Aim of the task
A word-for-word copy of the records is needed, with every picture left out.

[Collected data entries]
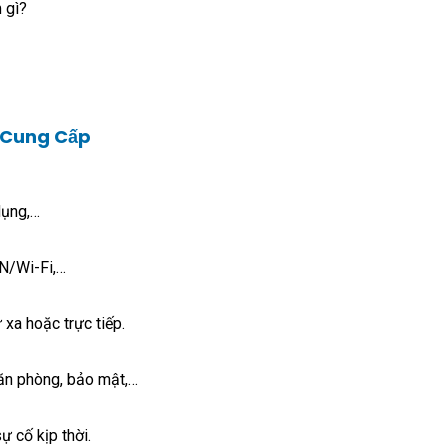
 gì?
 Cung Cấp
dụng,…
AN/Wi-Fi,…
xa hoặc trực tiếp.
ăn phòng, bảo mật,…
ự cố kịp thời.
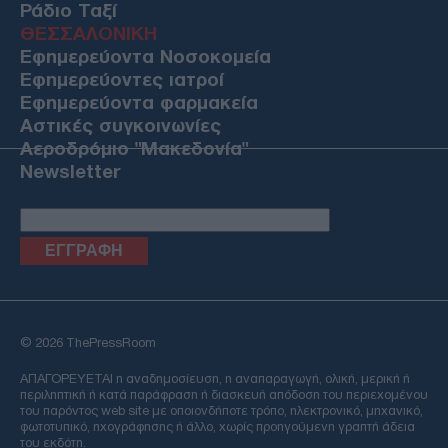
Ράδιο Ταξί
ΘΕΣΣΑΛΟΝΙΚΗ
Εφημερεύοντα Νοσοκομεία
Εφημερεύοντες ιατροί
Εφημερεύοντα φαρμακεία
Αστικές συγκοινωνίες
Αεροδρόμιο "Μακεδονία"
Newsletter
Email
© 2026 ThePressRoom
ΑΠΑΓΟΡΕΥΕΤΑΙ η αναδημοσίευση, η αναπαραγωγή, ολική, μερική ή
περιληπτική ή κατά παράφραση ή διασκευή απόδοση του περιεχομένου
του παρόντος web site με οποιονδήποτε τρόπο, ηλεκτρονικό, μηχανικό,
φωτοτυπικό, ηχογράφησης ή άλλο, χωρίς προηγούμενη γραπτή άδεια
του εκδότη.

Answer area
 gì?
 Cung Cấp
dụng,…
AN/Wi-Fi,…
xa hoặc trực tiếp.
ăn phòng, bảo mật,…
ự cố kịp thời.
Ράδιο Ταξί
ΘΕΣΣΑΛΟΝΙΚΗ
Εφημερεύοντα Νοσοκομεία
Εφημερεύοντες ιατροί
Εφημερεύοντα φαρμακεία
Αστικές συγκοινωνίες
Αεροδρόμιο "Μακεδονία"
Newsletter
Email
© 2026 ThePressRoom
ΑΠΑΓΟΡΕΥΕΤΑΙ η αναδημοσίευση, η αναπαραγωγή, ολική, μερική ή
περιληπτική ή κατά παράφραση ή διασκευή απόδοση του περιεχομένου
του παρόντος web site με οποιονδήποτε τρόπο, ηλεκτρονικό, μηχανικό,
φωτοτυπικό, ηχογράφησης ή άλλο, χωρίς προηγούμενη γραπτή άδεια
του εκδότη.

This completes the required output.